TO DO: Reproduce only this part of the listing: the line with "left shoulder: (868, 1268)", plus every line after it through the last.

:: RECORD SET ::

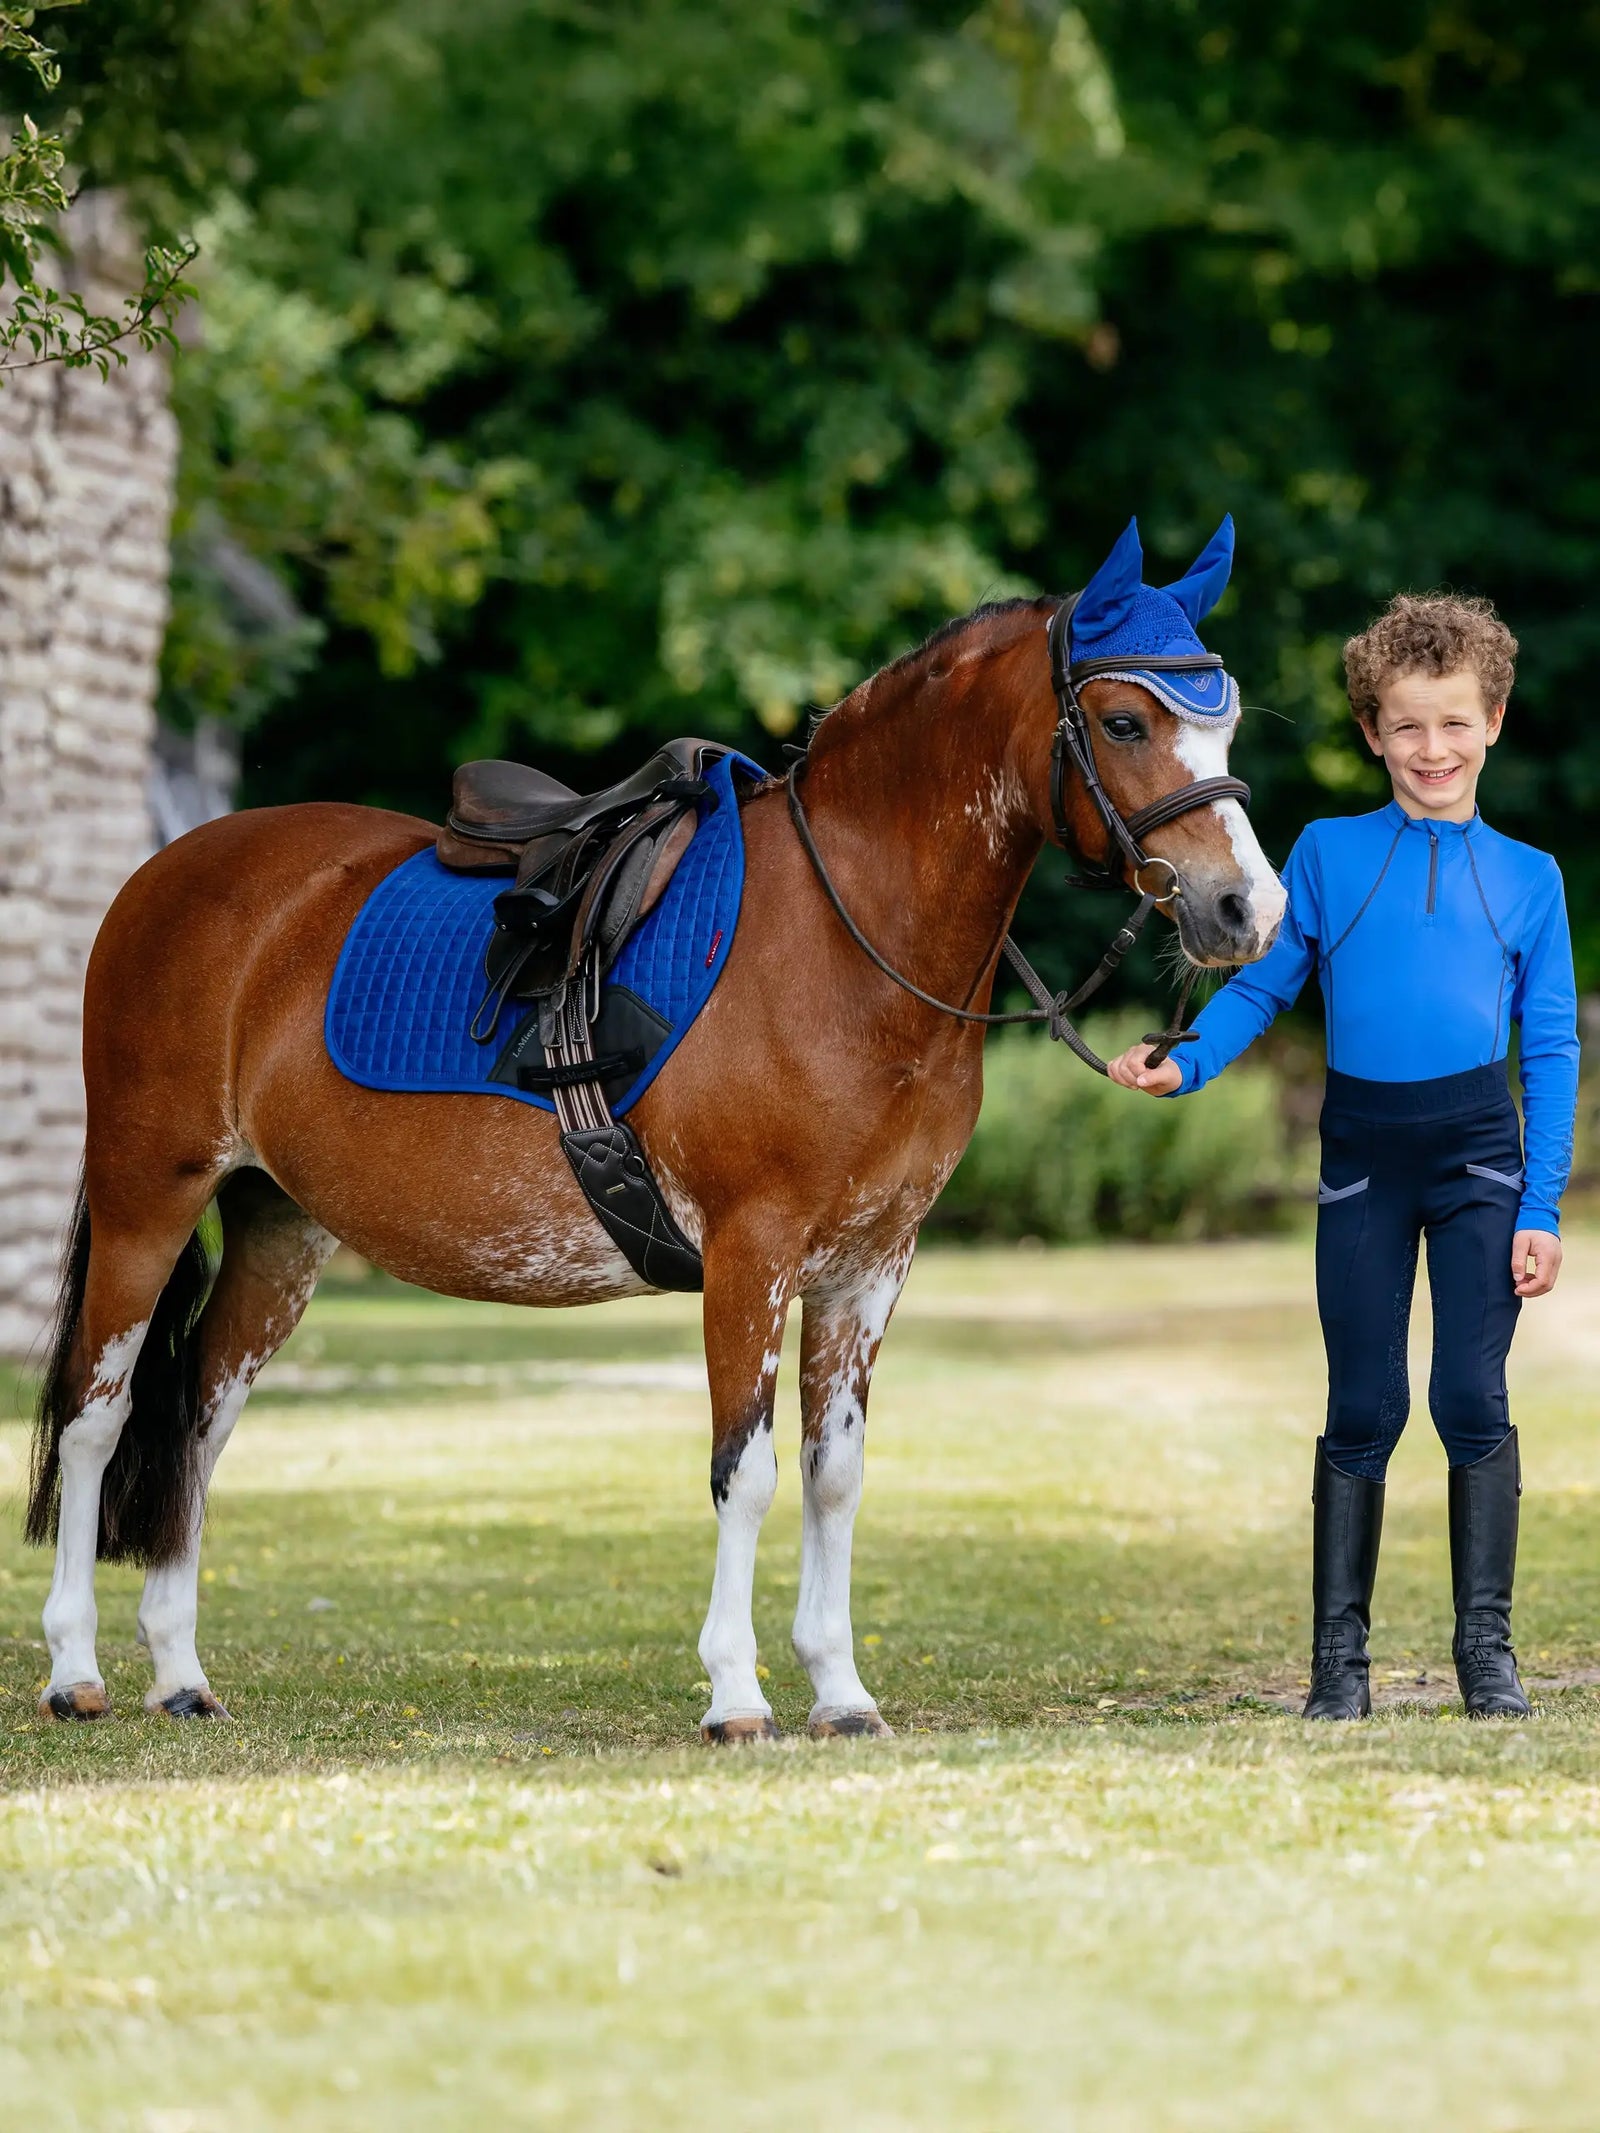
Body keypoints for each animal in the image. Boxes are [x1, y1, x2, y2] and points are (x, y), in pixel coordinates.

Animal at [25, 591, 1285, 1739]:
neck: (844, 939)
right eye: (1121, 720)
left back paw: (180, 1675)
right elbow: (748, 1469)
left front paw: (841, 1693)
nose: (1246, 908)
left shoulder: (868, 1268)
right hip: (148, 1198)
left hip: (279, 1230)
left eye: (1223, 723)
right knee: (99, 1417)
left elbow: (834, 1474)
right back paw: (75, 1671)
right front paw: (736, 1696)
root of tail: (161, 877)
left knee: (196, 1419)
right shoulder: (750, 1253)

:::

TASK ANSWER:
left shoulder: (868, 1268)
right hip: (148, 1198)
left hip: (279, 1230)
left eye: (1223, 723)
right knee: (99, 1417)
left elbow: (834, 1474)
right back paw: (75, 1671)
right front paw: (736, 1696)
root of tail: (161, 877)
left knee: (196, 1419)
right shoulder: (750, 1253)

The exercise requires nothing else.